Uma mostra de algumas edições inclui entrevistas com uma vagina, protegida por uma vasta penugem negra entre as coxas grossas de um pedaço de manequim branco. A lógica da neutralidade jornalística justifica o tema da semana seguinte, a cara-metade da vagina: um pênis de borracha, garbosamente instalado na poltrona.
Torero entrevistou ainda a morte, um apito e a boneca Barbie. O papo com a loura milionária foi especialmente inspirado, versando sobre temas como peruas ou o imperialismo norte-americano.
O programa, dirigido por Kiko Mollica, é hilário. A produção é mínima. Duas poltronas, um fundo vermelho decorado com objetos pouco identificados, típicos dos cenários anódinos de TV. Torero ocupa a da esquerda. A outra poltrona abriga a cada semana um objeto convidado.
Já há algum tempo o Canal Brasil diversificou a sua programação com a exibição de diversos programas de entrevistas com personalidades do mundo da literatura, do cinema e da TV. Como parte desse esforço, o canal criou "Cantos Gerais", um espaço para "colunas eletrônicas" semanais.

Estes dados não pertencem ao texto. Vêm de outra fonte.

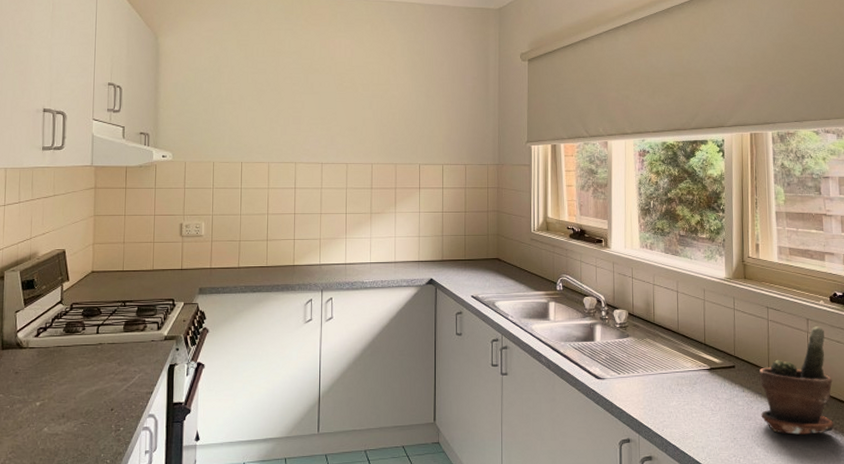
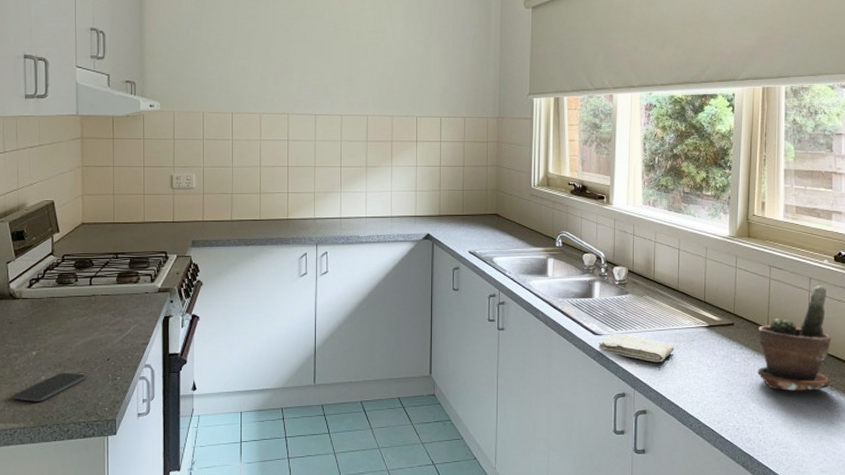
smartphone: none [15,423,89,454] -> present [13,372,86,402]
washcloth: none [602,377,677,407] -> present [599,333,674,363]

A cada dia da semana, às 22h30, um colunista se apresenta. Segunda-feira é dia de Ariano Suassuna; terça, de Jorge Mautner; quinta, de Geraldo Carneiro; e sexta, de Zé Celso Martinez Corrêa.
A brincadeira de Torero é simples e barata. Não exige transmissão ao vivo, não tem compromisso com momentos específicos da conjuntura, ou seja, não depende de atualidades, o que permite a pré-gravação de vários programas no mesmo dia. O formato não exige locação, não depende da agenda nem da presença física de personalidades -a não ser a do próprio apresentador, que vai assim se reinventando.
O diferencial aqui é a inteligência, que com parcos recursos supera o blablablá que satura a TV de todo dia. As histórias são boas. Mas o formato merece destaque, com seu visual tosco: os pés do apresentador estão invariavelmente fora de quadro.
A curta duração e a simplicidade de produção parecem características adequadas ao momento de convergência digital que aumenta as possibilidades de circulação de sons e imagens.
Não perca o programa de hoje e o sensacional destaque da semana que vem: entrevista exclusiva com um casaco de peles da Daslu. O paletó preto e justo é metido, se diz francês, mas fala portunhol.